%%

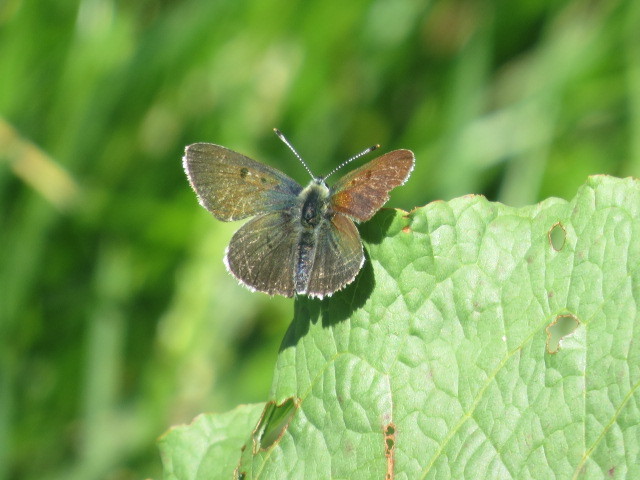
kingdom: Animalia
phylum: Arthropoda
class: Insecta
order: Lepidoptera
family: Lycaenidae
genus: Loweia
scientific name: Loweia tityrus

%%

Exercise task:
Print the lines from every item above word for word, but leave out the pictures.

Correct result:
kingdom: Animalia
phylum: Arthropoda
class: Insecta
order: Lepidoptera
family: Lycaenidae
genus: Loweia
scientific name: Loweia tityrus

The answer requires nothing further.